Some ID advocates accept the reality of "microevolution" - at the viral and bacterial level, where the short interval between generations of those living things permits the acquisition of clear and convincing evidence of the basic correctness of evolutionary biological principles.  But they dispute that evolution works on the "macro" scale - most particularly on the scale of human beings.  This is logically absurd.   Why should evolution work only on the "micro" scale?   If it works there, it seems logical to me to assume that it works on all scales unless hard evidence shows otherwise. That hard evidence is lacking. 

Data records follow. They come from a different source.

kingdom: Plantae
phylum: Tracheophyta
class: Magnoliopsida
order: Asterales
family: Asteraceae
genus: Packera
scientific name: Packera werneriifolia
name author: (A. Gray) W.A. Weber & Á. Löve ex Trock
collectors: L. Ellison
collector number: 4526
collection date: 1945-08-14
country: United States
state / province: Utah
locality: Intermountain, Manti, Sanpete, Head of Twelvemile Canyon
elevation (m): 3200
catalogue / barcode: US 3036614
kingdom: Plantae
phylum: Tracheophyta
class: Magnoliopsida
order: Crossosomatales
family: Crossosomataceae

That evolutionary biology can't provide all the answers is no reason to abandon it in favor of a deus ex machina. Although we can't forecast the weather perfectly, we're vastly better at it than even 50 years ago. Gaps in our scientific understanding of the weather are not being used to suggest we use supernatural explanations to fill those gaps. No one is advocating, on the basis of the incompleteness of our meteorological understanding, that we present as a viable scientific alternative to the governing equations in meteorology some vague and useless statement about how God controls the weather! Why should we do so in evolutionary biology? The obvious answer: We shouldn't.

Conclusion:

ID is just another in a long series of attempts to discredit evolutionary biology in favor of religious dogma. It is not a scientifically valid alternative hypothesis, despite such claims by ID advocates. If someone wants to reject evolution as an explanation for how living creatures such as humans arose, that's up to them, but it's definitely and beyond question not a valid scientific interpretation of the existing evidence.